There was bad news and good news for independent mortgage banks (IMBs) and mortgage subsidiaries of chartered banks during the first quarter of this year. The bad news: these entities reported a net loss of $1,972 on each loan they originated during the quarter, according to data from the Mortgage Bankers Association (MBA).
And the good news? This was an improvement from the reported loss of $2,812 per loan in the fourth quarter of 2022.
“A net production loss of 68 basis points in the first quarter of the year is an improvement over the record 99-basis-point loss reported in the fourth quarter of 2022,” said Marina Walsh, MBA’s vice president of industry analysis. “Conditions continue to be challenging for the industry, with now four consecutive quarters of production losses and nine consecutive quarters of volume declines. One silver lining from the first quarter is that production revenues improved by 40 basis points. However, costs continued to escalate with the further drop in volume and reached more than $13,000 per loan despite substantial personnel reductions.”

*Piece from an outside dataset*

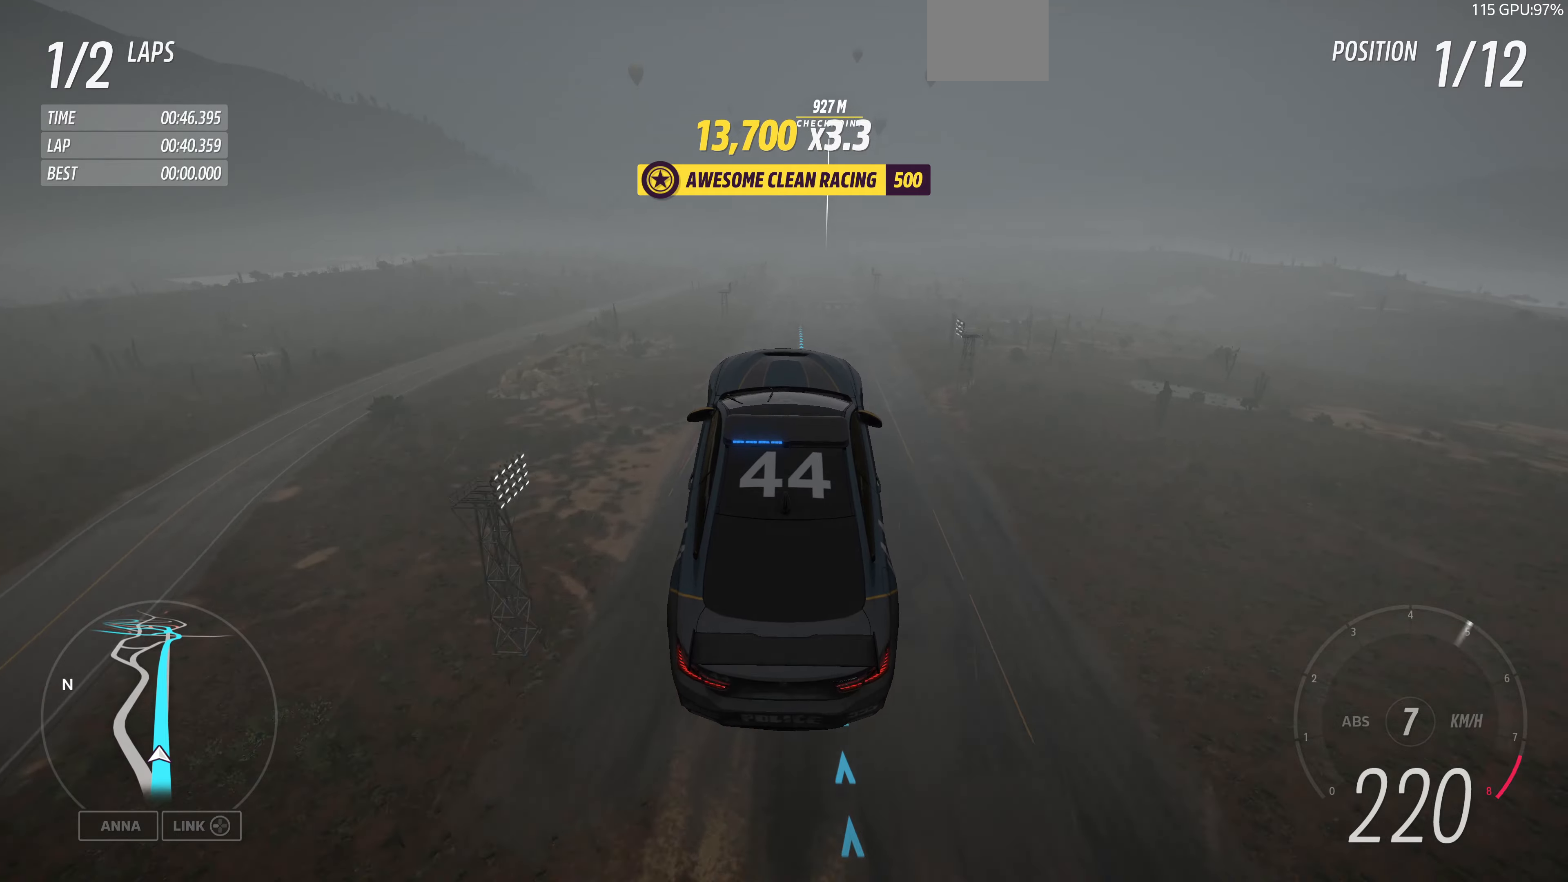
{"buttons": [], "left_stick": "center", "right_stick": "center", "events": []}
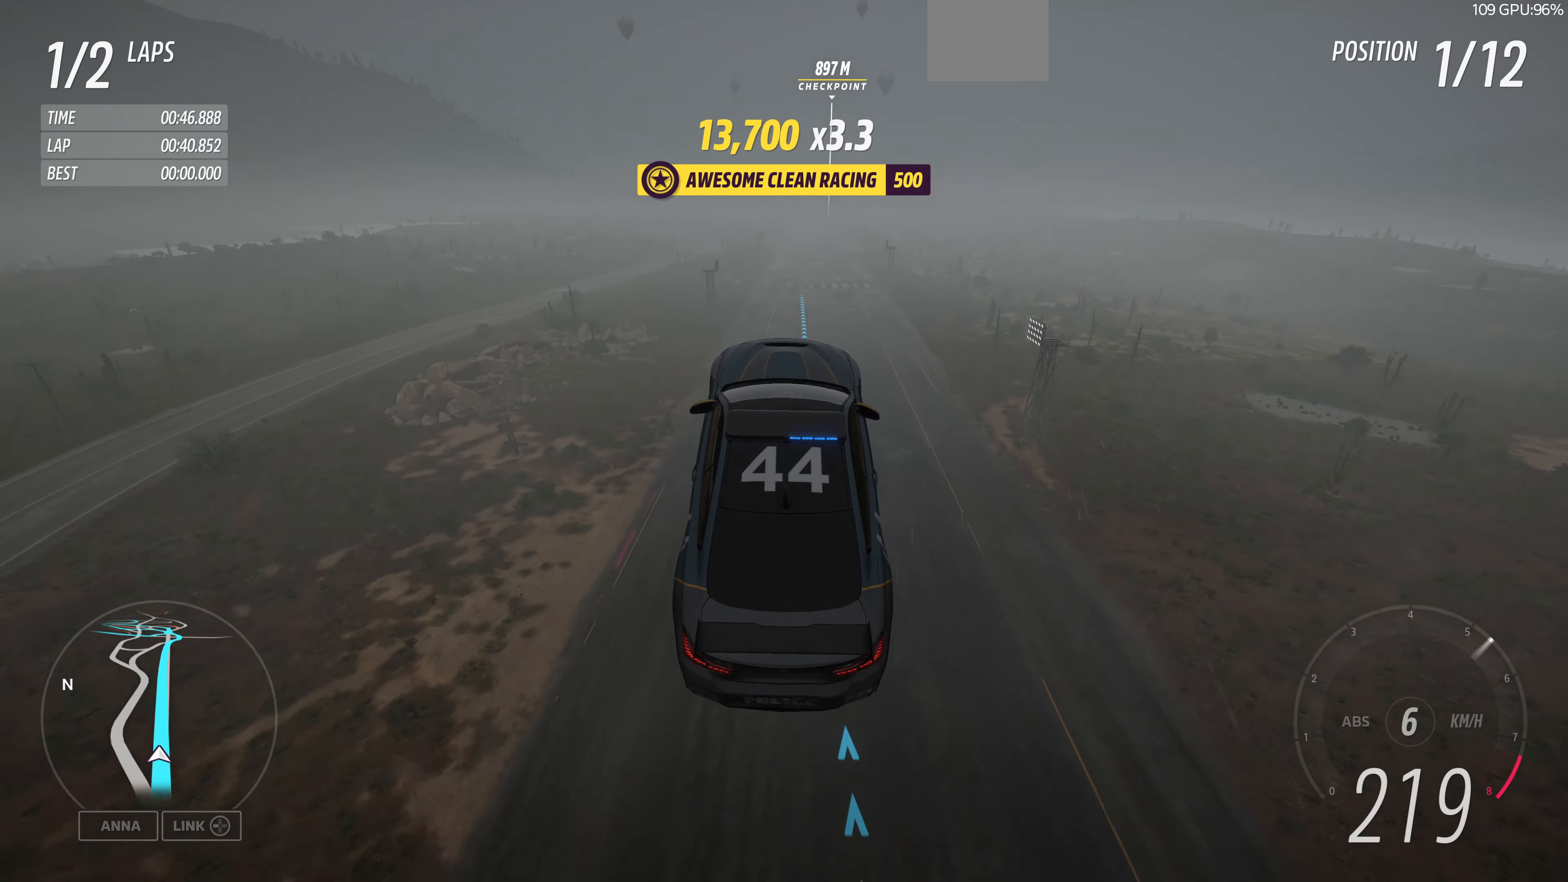
{"buttons": [], "left_stick": "center", "right_stick": "center", "events": []}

Walsh added that factoring in both the production and servicing business lines, 32% of companies were profitable in the first quarter, up from 25% in the previous quarter.
The average production volume was $398 million per company in the first quarter, down from $436 million per company in the fourth quarter. On a per-loan basis, production revenues increased to $11,199 per loan in the first quarter, up from $9,637 per loan in the fourth quarter.
The purchase share of total originations, by dollar volume, remained unchanged at a peak level of 88% in the first quarter. The average loan balance for first mortgages increased to $329,159 in the first quarter, up from $322,225 in the fourth quarter.
Total loan production expenses – commissions, compensation, occupancy, equipment, and other production expenses and corporate allocations – increased to a high of $13,171 per loan in the first quarter, up from $12,450 per loan in the fourth quarter of 2022. From the third quarter of 2008 to last quarter, loan production expenses have averaged $7,172 per loan.
The average number of production employees per company declined from 413 production employees in the fourth quarter of 2022 to 374 production employees in the first quarter of 2023.